**Action item:** Find and return every line of the data that contains the word "können".

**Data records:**

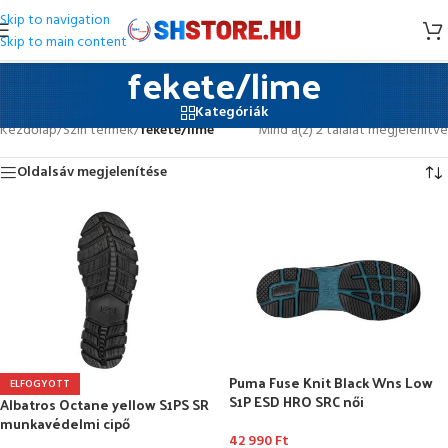
Skip to navigation
Skip to main content
fekete/lime
Kategóriák
Kezdőlap
/
Szín termék
/
fekete/lime
Mind a(z) 2 találat megjelenítve
Oldalsáv megjelenítése
Puma Fuse Knit Black Wns Low
ELFOGYOTT
S1P ESD HRO SRC női
Albatros Octane yellow S1PS SR
munkavédelmi cipő
munkavédelmi cipő
42 990
Ft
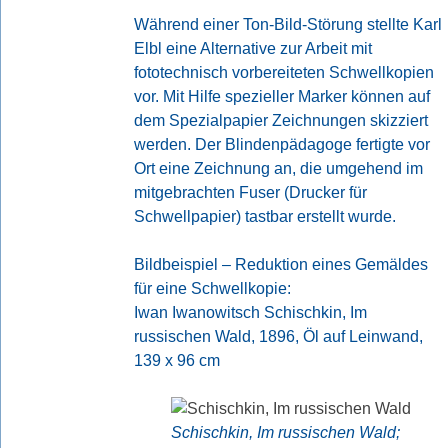
Während einer Ton-Bild-Störung stellte Karl
Elbl eine Alternative zur Arbeit mit
fototechnisch vorbereiteten Schwellkopien
vor. Mit Hilfe spezieller Marker können auf
dem Spezialpapier Zeichnungen skizziert
werden. Der Blindenpädagoge fertigte vor
Ort eine Zeichnung an, die umgehend im
mitgebrachten Fuser (Drucker für
Schwellpapier) tastbar erstellt wurde.
Bildbeispiel – Reduktion eines Gemäldes
für eine Schwellkopie:
Iwan Iwanowitsch Schischkin, Im
russischen Wald, 1896, Öl auf Leinwand,
139 x 96 cm
Schischkin, Im russischen Wald;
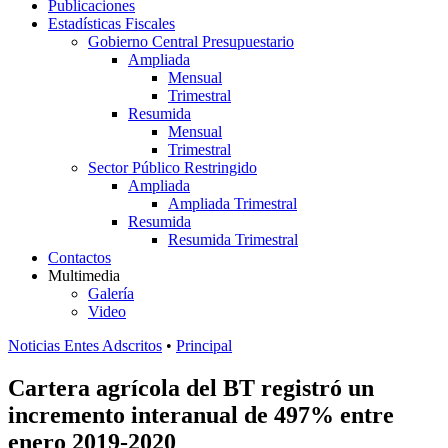
Publicaciones
Estadísticas Fiscales
Gobierno Central Presupuestario
Ampliada
Mensual
Trimestral
Resumida
Mensual
Trimestral
Sector Público Restringido
Ampliada
Ampliada Trimestral
Resumida
Resumida Trimestral
Contactos
Multimedia
Galería
Video
Noticias Entes Adscritos
•
Principal
Cartera agrícola del BT registró un
incremento interanual de 497% entre
enero 2019-2020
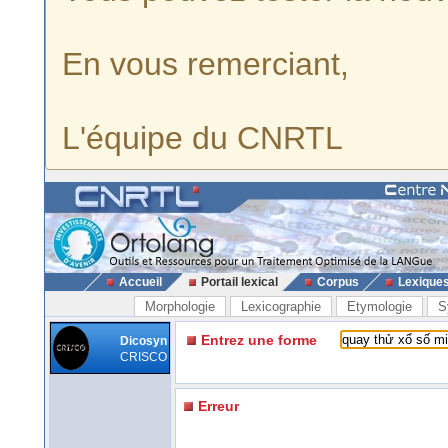
En vous remerciant,
L'équipe du CNRTL
Accueil
Portail lexical
Corpus
Lexique
Morphologie
Lexicographie
Etymologie
S
Entrez une forme
Dicosyn
CRISCO
Erreur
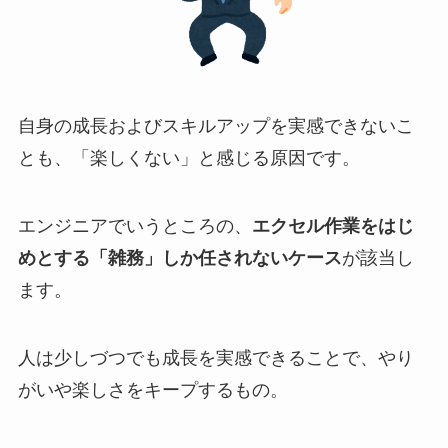
自身の成長およびスキルアップを実感できないこ
とも、「楽しくない」と感じる原因です。
エンジニアでいうところの、
エクセル作業をはじ
めとする「雑務」しか任されないケース
が該当し
ます。
人は少しづつでも成長を実感できることで、やり
がいや楽しさをキープするもの。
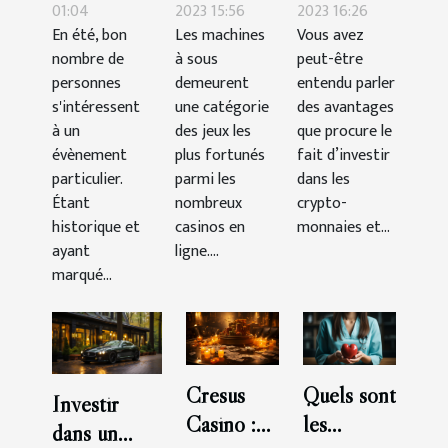
duel au
machines à
acheter
01:04
2023 15:56
2023 16:26
En été, bon
Les machines
Vous avez
pistolet
sous-
des
nombre de
à sous
peut-être
mémorable
catégorie
crypto-
personnes
demeurent
entendu parler
à New
aventure ?
monnaies
s'intéressent
une catégorie
des avantages
York ?
en tant que
à un
des jeux les
que procure le
évènement
plus fortunés
débutant ?
fait d’investir
particulier.
parmi les
dans les
Étant
nombreux
crypto-
historique et
casinos en
monnaies et...
ayant
ligne....
marqué...
Cresus
Quels sont
Investir
Casino :
les
dans un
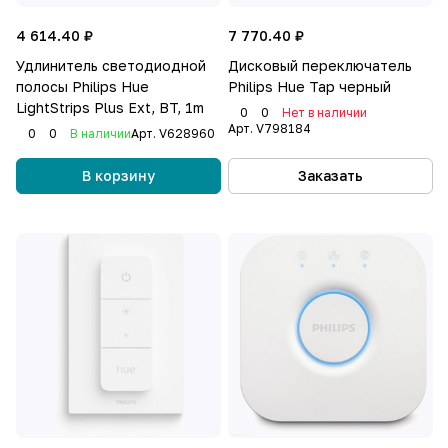
4 614.40 ₽
7 770.40 ₽
Удлинитель светодиодной
Дисковый переключатель
полосы Philips Hue
Philips Hue Tap черный
LightStrips Plus Ext, BT, 1m
0
0
Нет в наличии
Арт.
V798184
0
0
В наличии
Арт.
V628960
В корзину
Заказать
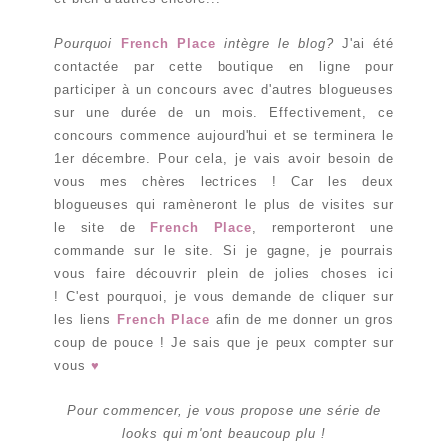
Pourquoi
French Place
intègre le blog?
J'ai été
contactée par cette boutique en ligne pour
participer à un concours avec d'autres blogueuses
sur une durée de un mois. Effectivement, ce
concours commence aujourd'hui et se terminera le
1er décembre. Pour cela, je vais avoir besoin de
vous mes chères lectrices ! Car les deux
blogueuses qui ramèneront le plus de visites sur
le site de
French Place
, remporteront une
commande sur le site. Si je gagne, je pourrais
vous faire découvrir plein de jolies choses ici
! C'est pourquoi, je vous demande de cliquer sur
les liens
French Place
afin de me donner un gros
coup de pouce ! Je sais que je peux compter sur
vous
♥
Pour commencer, je vous propose une série de
looks qui m'ont beaucoup plu !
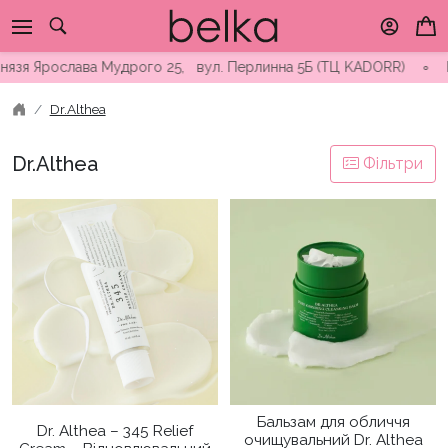
Skip
to
content
Ярослава Мудрого 25, вул. Перлинна 5Б (ТЦ KADORR) ∘ Безкоштов
Dr.Althea
Dr.Althea
Фільтри
Бальзам для обличчя
Dr. Althea – 345 Relief
очищувальний Dr. Althea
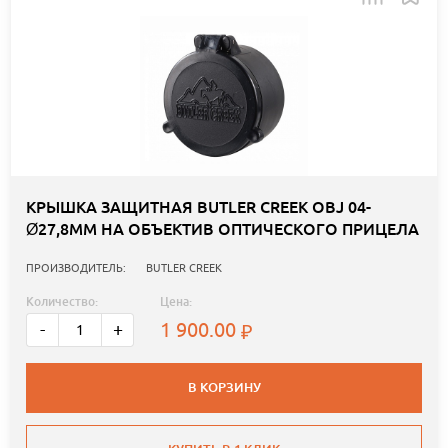
КРЫШКА ЗАЩИТНАЯ BUTLER CREEK OBJ 04-
Ø27,8ММ НА ОБЪЕКТИВ ОПТИЧЕСКОГО ПРИЦЕЛА
ПРОИЗВОДИТЕЛЬ:
BUTLER CREEK
Количество:
Цена:
1 900.00
-
+
В КОРЗИНУ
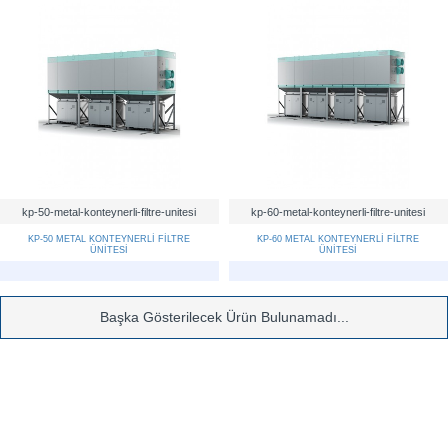
kp-50-metal-konteynerli-filtre-unitesi
kp-60-metal-konteynerli-filtre-unitesi
KP-50 METAL KONTEYNERLİ FİLTRE
KP-60 METAL KONTEYNERLİ FİLTRE
ÜNİTESİ
ÜNİTESİ
Başka Gösterilecek Ürün Bulunamadı...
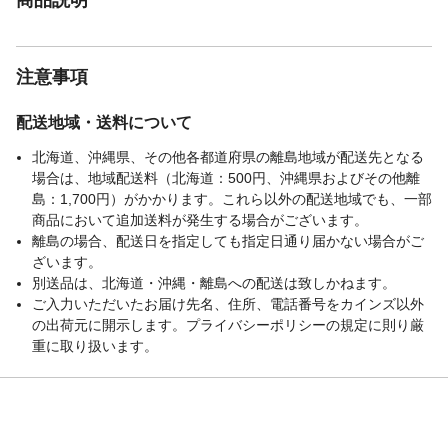
注意事項
配送地域・送料について
北海道、沖縄県、その他各都道府県の離島地域が配送先となる
場合は、地域配送料（北海道：500円、沖縄県およびその他離
島：1,700円）がかかります。これら以外の配送地域でも、一部
商品において追加送料が発生する場合がございます。
離島の場合、配送日を指定しても指定日通り届かない場合がご
ざいます。
別送品は、北海道・沖縄・離島への配送は致しかねます。
ご入力いただいたお届け先名、住所、電話番号をカインズ以外
の出荷元に開示します。プライバシーポリシーの規定に則り厳
重に取り扱います。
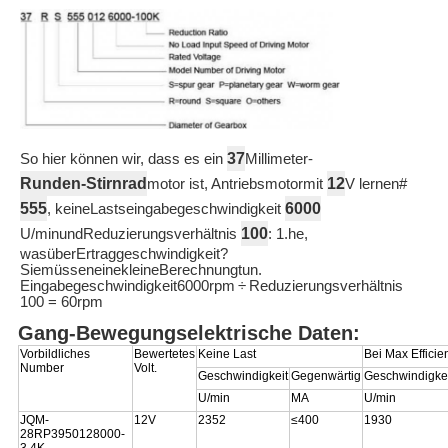
37
So hier können wir, dass es ein
Millimeter-
Runden-Stirnrad
12
motor ist, Antriebsmotormit
V lernen#
555
6000
, keineLastseingabegeschwindigkeit
100
U/minundReduzierungsverhältnis
: 1.he,
wasüberErtraggeschwindigkeit?
SiemüsseneinekleineBerechnungtun.
Eingabegeschwindigkeit6000rpm
÷
Reduzierungsverhältnis
100 = 60rpm
Gang-Bewegungselektrische Daten:
Vorbildliches
Bewertetes
Keine Last
Bei Max Efficie
Number
Volt.
Geschwindigkeit
Gegenwärtig
Geschwindigkei
U/min
MA
U/min
JQM-
12V
2352
≤400
1930
28RP3950128000-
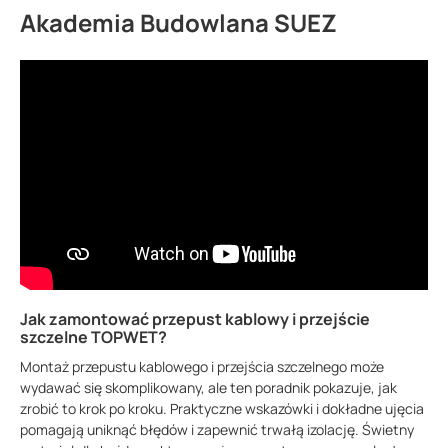
Akademia Budowlana SUEZ
Jak zamontować przepust kablowy i przejście
szczelne TOPWET?
Montaż przepustu kablowego i przejścia szczelnego może
wydawać się skomplikowany, ale ten poradnik pokazuje, jak
zrobić to krok po kroku. Praktyczne wskazówki i dokładne ujęcia
pomagają uniknąć błędów i zapewnić trwałą izolację. Świetny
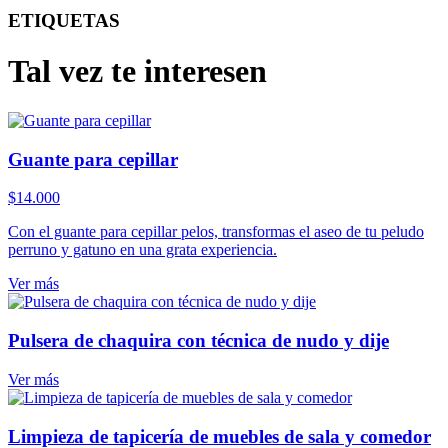
ETIQUETAS
Tal vez te interesen
Guante para cepillar
$
14.000
Con el guante para cepillar pelos, transformas el aseo de tu peludo
perruno y gatuno en una grata experiencia.
Ver más
Pulsera de chaquira con técnica de nudo y dije
Ver más
Limpieza de tapicería de muebles de sala y comedor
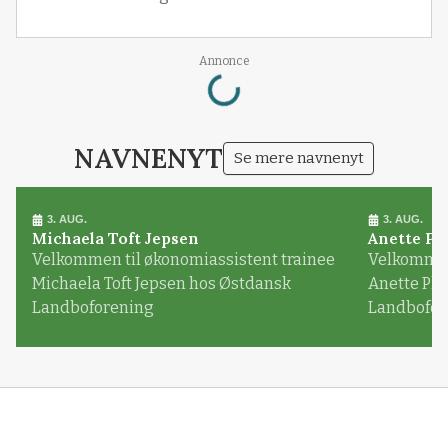
Loading...
Annonce
NAVNENYT
Se mere navnenyt
3. AUG.
3. AUG.
Michaela Toft Jepsen
Anette Pl
Velkommen til økonomiassistent trainee
Velkommen 
Michaela Toft Jepsen hos Østdansk
Anette Pl
Landboforening
Landbofor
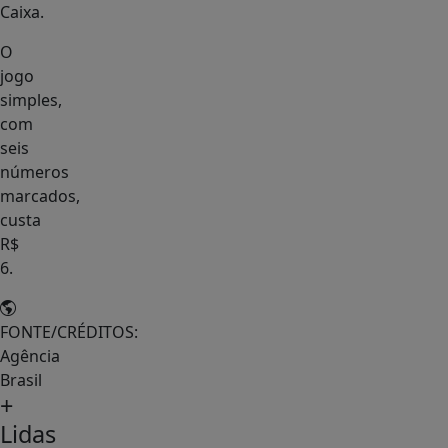
Caixa.
O
jogo
simples,
com
seis
números
marcados,
custa
R$
6.
FONTE/CRÉDITOS:
Agência
Brasil
+
Lidas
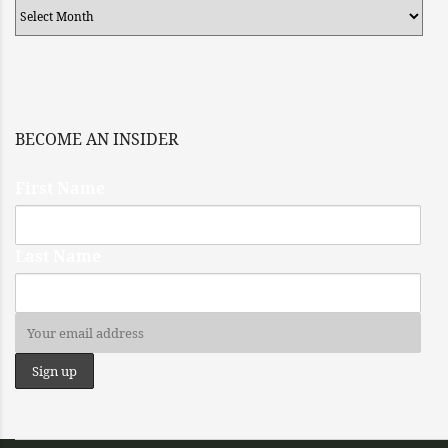
Archives
BECOME AN INSIDER
First Name
Last Name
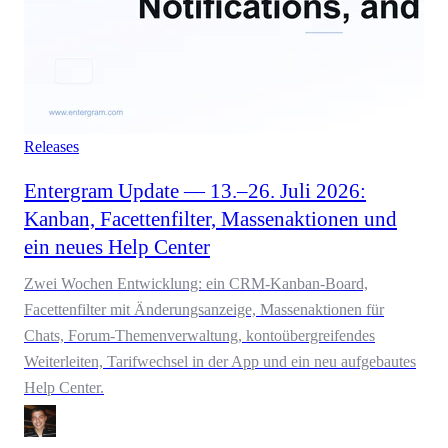
Releases
Entergram Update — 13.–26. Juli 2026:
Kanban, Facettenfilter, Massenaktionen und
ein neues Help Center
Zwei Wochen Entwicklung: ein CRM-Kanban-Board,
Facettenfilter mit Änderungsanzeige, Massenaktionen für
Chats, Forum-Themenverwaltung, kontoübergreifendes
Weiterleiten, Tarifwechsel in der App und ein neu aufgebautes
Help Center.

**Task solution:**
vor. Mit Hilfe spezieller Marker können auf
So hier können wir, dass es ein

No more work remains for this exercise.